## Textauszug
------------------------------------------------------------------------
Salih Müslim (PYD): „Wir müssen den Wert der Solidarität weltweit begreifen“

Die Rote Fahne hatte am 19. September die Gelegenheit, mit dem Ko-Vorsitzenden der PYD (Partei der demokratischen Union) Rojava, Salih Müslim, exklusiv zu sprechen

Rote Fahne: Wie ist aktuell die Lage in Rojava?
Salih Müslim: Es gibt derzeit intensive Kämpfe zwischen den verschiedenen Gruppierungen und Strömungen. Das Leben in Rojava ist seit Jahren im Belagerungszustand von drei Seiten her. Von der Türkei, vom Barzani-Regime und vom IS, der vom Ausland finanziert wird. Das macht das Leben in Rojava sehr schwierig, weil alle lebensnotwendigen Dinge davon betroffen sind.

Wie ist die Lage der Menschen in Rojava und was ist eure Strategie und Taktik?
Die Situation ist schwierig, aber es geht um ein großes Vorhaben: Wir kämpfen für den Zusammenschluss der drei Kantone Kobanê, Quamishli und Afrin. Unser Kampf hat politische Ziele, wie die verschiedenen Bevölkerungsgruppen der Kurden, Turkmenen und Araber zusammenzubringen und ein demokratisches System zu erreichen, was für ganz Syrien eine Bedeutung hat.

Du hast über „radikale Demokratie“ gesprochen, was verstehst du darunter?
Alle in der Gesellschaft sollen die Entscheidungen gleichberechtigt treffen: dass sie für die Freiheit Ziele entwickeln, dass sie bestimmen, was sie in Zukunft haben wollen und dass niemand für sie und über ihre Organisationen entscheidet.
------------------------------------------------------------------------
## Arbeitsanweisungen
a) Ersetze im Interview alles von „Die Situation ist“ bis hinunter zu „eine Bedeutung hat.“ und setze dabei „Regionen“ an die Stelle von „Kantone“.
b) Für den Zusammenschluss welcher drei Kantone wird laut Salih Müslim im Interview gekämpft?

## Aufgeführte Einträge
------------------------------------------------------------------------
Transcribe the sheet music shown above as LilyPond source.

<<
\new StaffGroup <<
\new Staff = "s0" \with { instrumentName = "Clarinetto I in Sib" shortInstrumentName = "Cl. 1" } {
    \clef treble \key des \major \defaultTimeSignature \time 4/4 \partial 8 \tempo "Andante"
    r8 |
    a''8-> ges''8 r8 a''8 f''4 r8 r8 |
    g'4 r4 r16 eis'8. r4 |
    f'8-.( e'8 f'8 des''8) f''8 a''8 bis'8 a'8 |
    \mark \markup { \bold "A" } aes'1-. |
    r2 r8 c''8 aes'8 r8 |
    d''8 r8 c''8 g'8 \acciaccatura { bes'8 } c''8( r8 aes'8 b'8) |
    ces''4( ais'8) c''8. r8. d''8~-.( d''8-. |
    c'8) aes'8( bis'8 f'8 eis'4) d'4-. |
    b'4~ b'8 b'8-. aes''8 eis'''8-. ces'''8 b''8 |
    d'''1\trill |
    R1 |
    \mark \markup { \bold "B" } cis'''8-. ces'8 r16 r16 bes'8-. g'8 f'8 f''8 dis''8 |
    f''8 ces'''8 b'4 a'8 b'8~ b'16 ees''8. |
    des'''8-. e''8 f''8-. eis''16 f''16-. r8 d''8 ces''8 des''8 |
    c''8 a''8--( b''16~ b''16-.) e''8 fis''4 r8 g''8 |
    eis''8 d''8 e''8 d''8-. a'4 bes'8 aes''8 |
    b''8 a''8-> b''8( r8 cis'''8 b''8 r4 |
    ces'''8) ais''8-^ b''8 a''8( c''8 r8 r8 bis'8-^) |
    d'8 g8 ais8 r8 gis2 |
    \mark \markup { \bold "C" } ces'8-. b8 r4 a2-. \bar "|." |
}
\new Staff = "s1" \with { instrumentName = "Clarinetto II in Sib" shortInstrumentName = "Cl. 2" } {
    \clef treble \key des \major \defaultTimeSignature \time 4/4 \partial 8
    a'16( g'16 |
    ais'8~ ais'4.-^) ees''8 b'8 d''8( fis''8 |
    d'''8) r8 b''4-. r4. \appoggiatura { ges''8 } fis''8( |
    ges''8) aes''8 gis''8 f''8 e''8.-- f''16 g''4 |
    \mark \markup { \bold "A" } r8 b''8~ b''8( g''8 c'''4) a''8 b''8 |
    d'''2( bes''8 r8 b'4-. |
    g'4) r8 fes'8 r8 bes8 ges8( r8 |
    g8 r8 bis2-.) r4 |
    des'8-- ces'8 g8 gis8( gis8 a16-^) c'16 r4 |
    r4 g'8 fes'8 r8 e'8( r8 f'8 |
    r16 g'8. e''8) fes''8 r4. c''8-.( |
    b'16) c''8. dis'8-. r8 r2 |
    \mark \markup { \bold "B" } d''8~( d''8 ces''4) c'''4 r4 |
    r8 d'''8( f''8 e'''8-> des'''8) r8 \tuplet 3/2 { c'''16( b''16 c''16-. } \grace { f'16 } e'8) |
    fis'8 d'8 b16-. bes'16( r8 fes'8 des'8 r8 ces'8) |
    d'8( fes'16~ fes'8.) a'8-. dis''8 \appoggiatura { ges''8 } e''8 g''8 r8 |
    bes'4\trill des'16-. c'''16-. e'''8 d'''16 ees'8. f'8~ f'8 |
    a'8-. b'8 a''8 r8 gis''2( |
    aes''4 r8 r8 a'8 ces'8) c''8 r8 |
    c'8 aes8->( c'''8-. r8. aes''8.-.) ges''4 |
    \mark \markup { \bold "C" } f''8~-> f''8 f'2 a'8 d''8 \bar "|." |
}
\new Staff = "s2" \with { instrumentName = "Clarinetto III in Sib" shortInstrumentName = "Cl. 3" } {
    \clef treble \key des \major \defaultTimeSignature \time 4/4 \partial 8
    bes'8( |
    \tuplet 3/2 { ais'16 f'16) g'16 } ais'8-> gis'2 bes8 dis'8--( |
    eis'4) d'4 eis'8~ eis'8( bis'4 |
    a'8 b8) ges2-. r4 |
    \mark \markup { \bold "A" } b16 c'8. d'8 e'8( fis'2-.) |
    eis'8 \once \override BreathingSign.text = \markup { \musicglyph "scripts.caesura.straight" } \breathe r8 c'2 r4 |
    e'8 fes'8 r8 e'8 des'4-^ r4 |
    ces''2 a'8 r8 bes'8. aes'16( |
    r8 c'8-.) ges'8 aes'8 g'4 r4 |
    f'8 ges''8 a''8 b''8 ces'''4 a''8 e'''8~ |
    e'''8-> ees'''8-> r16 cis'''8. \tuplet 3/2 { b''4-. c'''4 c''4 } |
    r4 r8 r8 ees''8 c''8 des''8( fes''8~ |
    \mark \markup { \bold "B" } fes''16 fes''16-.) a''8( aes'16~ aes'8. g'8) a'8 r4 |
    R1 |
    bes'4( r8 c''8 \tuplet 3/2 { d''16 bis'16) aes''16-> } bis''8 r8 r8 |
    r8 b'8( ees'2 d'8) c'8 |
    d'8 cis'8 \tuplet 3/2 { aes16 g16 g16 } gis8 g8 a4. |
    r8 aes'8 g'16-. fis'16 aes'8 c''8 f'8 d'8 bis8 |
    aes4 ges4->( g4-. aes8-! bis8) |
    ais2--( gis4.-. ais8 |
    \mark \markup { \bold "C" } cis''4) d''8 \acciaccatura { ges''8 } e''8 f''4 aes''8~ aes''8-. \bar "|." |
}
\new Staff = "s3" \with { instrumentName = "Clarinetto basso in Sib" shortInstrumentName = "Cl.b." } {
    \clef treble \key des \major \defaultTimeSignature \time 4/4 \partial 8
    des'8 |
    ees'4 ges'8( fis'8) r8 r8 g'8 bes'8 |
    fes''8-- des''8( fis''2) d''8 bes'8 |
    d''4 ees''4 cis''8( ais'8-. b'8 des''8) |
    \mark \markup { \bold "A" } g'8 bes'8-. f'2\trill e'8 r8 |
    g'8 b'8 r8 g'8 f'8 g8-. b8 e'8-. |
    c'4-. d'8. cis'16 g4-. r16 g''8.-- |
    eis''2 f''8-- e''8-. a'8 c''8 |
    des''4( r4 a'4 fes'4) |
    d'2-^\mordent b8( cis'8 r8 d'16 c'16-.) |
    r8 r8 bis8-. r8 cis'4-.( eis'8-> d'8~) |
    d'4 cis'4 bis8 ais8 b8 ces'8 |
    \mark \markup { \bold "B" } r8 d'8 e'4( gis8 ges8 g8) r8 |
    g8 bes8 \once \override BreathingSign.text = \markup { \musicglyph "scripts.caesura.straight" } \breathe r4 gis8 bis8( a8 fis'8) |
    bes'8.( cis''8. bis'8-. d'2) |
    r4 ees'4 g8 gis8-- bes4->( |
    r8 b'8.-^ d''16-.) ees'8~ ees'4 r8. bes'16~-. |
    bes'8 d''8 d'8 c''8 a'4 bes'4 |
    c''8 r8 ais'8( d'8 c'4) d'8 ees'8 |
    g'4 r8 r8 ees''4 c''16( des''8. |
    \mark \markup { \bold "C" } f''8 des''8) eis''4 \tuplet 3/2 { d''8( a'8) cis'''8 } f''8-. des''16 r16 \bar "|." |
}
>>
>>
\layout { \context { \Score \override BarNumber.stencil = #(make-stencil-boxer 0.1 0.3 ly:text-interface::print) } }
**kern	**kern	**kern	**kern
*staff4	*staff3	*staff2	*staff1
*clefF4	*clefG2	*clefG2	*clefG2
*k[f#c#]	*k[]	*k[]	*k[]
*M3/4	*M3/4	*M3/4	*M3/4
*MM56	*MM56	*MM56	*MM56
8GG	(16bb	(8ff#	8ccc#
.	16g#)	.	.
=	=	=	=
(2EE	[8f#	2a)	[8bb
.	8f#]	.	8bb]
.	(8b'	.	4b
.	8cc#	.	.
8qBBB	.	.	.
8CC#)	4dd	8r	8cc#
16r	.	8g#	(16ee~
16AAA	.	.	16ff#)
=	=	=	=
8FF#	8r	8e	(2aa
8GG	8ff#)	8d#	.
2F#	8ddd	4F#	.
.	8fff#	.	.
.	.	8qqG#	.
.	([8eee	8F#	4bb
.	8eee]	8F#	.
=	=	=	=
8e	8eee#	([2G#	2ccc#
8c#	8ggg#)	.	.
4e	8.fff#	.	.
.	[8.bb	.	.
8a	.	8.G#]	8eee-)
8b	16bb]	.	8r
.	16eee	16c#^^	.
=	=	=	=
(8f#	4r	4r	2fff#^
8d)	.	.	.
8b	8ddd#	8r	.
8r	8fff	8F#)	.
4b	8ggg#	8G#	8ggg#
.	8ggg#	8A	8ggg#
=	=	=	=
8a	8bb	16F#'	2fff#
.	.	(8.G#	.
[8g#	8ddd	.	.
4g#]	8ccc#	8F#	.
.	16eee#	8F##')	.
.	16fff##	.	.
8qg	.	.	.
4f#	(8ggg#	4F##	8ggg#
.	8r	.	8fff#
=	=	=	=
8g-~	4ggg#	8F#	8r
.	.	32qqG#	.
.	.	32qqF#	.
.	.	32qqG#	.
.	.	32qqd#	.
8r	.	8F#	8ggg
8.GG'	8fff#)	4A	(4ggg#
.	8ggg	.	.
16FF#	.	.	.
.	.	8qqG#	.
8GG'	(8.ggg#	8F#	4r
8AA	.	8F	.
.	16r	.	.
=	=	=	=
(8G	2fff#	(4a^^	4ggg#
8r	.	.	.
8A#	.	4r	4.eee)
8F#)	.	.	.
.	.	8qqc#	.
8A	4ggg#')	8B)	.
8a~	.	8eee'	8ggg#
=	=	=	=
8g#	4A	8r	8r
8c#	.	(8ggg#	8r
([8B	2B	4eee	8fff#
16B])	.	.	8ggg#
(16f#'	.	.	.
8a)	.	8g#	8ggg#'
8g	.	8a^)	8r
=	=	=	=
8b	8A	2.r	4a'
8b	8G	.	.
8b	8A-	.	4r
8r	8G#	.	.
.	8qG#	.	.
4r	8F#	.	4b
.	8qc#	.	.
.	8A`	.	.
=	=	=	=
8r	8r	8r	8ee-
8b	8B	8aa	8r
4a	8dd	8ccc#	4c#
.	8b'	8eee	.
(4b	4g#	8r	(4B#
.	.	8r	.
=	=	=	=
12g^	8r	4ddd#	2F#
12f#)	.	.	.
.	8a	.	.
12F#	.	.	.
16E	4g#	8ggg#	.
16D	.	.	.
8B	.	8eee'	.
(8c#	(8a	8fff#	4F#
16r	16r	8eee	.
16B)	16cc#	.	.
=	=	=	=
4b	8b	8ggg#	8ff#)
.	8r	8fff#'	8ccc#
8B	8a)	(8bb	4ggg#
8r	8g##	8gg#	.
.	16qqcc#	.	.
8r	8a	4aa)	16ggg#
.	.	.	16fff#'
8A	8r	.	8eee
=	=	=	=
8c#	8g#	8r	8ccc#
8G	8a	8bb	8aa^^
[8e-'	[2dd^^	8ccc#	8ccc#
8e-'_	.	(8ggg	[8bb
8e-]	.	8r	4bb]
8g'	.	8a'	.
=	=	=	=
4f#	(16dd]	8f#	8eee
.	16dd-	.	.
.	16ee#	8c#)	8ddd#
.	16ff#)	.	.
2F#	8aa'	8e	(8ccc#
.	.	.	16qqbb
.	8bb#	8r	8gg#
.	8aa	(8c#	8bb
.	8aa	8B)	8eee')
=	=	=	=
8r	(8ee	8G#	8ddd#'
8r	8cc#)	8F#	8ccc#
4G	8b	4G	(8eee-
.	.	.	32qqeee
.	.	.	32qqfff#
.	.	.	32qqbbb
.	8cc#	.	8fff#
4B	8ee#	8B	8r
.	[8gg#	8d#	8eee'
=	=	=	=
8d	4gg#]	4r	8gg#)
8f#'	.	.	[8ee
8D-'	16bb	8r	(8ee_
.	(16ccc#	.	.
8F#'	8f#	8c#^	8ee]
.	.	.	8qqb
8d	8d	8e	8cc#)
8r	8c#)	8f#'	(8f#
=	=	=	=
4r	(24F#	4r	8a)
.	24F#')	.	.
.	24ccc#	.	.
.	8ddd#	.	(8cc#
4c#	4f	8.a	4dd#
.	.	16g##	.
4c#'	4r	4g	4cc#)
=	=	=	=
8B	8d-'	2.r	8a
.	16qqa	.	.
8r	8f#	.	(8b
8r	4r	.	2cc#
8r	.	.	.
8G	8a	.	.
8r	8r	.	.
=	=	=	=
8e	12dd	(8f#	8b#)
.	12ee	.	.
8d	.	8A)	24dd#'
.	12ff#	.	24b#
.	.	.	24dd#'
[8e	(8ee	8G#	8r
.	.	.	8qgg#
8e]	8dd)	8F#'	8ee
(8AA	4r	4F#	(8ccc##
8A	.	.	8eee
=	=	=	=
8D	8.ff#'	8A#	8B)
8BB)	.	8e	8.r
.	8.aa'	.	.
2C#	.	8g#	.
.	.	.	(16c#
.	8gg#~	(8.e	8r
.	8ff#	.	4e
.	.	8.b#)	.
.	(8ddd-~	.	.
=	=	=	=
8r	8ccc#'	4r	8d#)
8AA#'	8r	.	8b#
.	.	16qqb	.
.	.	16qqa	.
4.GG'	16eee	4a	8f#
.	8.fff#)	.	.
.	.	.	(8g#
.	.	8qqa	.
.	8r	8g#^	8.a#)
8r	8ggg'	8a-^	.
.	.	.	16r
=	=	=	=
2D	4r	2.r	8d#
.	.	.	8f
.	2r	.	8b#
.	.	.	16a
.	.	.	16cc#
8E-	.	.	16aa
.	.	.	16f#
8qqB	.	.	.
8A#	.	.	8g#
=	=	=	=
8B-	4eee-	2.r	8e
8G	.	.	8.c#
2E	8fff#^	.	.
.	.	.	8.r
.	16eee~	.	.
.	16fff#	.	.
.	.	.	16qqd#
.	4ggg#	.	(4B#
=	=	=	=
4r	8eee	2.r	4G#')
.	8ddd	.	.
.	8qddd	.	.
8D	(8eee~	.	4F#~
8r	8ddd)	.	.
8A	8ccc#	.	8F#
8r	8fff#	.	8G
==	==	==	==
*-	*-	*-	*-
------------------------------------------------------------------------
## Lösungen
a)
Die Situation ist schwierig, aber es geht um ein großes Vorhaben: Wir kämpfen für den Zusammenschluss der drei Regionen Kobanê, Quamishli und Afrin. Unser Kampf hat politische Ziele, wie die verschiedenen Bevölkerungsgruppen der Kurden, Turkmenen und Araber zusammenzubringen und ein demokratisches System zu erreichen, was für ganz Syrien eine Bedeutung hat.

b) Kobanê, Quamishli und Afrin